I had a quick look at one of the first pages on a relevant Google search, and although the steganographic methods are good for proving that the work is yours, when used digitally, for example on a website, they will not prevent the image from being printed. If you can see the image, you can grab the image, and once grabbed it can be printed. It simply won't work as a method of preventing a client from taking the image and printing it themselves. It isn't even going to work if they take the image to have it printed at a lab, since the lab are not likely to go looking for hidden watermarks. In that case you can only hope that the lab considers the images to be too professional looking and refuse the job.
Really the only way to stop people printing the proofs themselves is by making the image very small, I would say at most 600 pixels on the long edge. I know that 600 pixels seems very small, but consider that most people now consider that images displayed at 100 PPI are super duper quality, and so are more than likely to be happy with prints at that resolution too. Oh and to catch the uninitiated I would also set the PPI/DPI tag in the file to something quite high, maybe even 600 PPI, since then many programs are likely to show a very small physical size based on the low pixel count. Even then I would add a large obvious watermark.

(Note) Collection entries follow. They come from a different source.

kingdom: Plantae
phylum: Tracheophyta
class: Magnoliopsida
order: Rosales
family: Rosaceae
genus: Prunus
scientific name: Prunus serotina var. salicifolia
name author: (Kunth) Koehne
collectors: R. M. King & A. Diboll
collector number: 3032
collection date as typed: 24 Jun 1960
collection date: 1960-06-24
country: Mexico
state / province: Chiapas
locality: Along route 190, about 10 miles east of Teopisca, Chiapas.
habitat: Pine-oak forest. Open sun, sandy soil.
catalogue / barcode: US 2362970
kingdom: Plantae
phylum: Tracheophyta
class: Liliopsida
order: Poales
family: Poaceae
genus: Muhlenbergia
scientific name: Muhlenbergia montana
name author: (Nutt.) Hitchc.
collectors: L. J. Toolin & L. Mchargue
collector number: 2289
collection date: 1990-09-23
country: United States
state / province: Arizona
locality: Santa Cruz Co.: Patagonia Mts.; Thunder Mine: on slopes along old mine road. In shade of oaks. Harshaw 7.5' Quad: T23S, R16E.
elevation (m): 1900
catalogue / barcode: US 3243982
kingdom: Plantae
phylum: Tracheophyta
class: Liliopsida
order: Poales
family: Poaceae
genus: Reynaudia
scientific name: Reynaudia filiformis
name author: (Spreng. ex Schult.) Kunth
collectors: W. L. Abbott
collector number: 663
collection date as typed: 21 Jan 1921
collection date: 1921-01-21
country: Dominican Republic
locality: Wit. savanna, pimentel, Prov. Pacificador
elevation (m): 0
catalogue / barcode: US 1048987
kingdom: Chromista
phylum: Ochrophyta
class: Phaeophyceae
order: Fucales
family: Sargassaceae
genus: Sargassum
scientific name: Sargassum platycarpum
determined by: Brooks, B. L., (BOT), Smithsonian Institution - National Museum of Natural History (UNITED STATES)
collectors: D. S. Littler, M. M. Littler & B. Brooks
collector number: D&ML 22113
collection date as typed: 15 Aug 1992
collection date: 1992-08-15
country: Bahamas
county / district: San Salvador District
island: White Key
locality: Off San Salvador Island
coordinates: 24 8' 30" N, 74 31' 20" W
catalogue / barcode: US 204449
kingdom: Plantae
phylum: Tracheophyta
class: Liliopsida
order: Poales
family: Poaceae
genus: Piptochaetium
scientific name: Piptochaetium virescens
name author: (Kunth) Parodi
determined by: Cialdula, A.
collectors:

If I were selling the client a large print, providing a decent return, then I would maybe send two or three larger sized images, without any big obtrusive watermark, to let them chose the final image. I would only do this once they have paid for the print though, before that it would be the small heavily marked image only.
My personal view is that if you want to make money with pints, you need to make coming in to the studio to go over the proofs etc a part of the process that the client wants to take part in. Once you have sold them the prints then I would give them decent quality digital files too, since then you have made your money.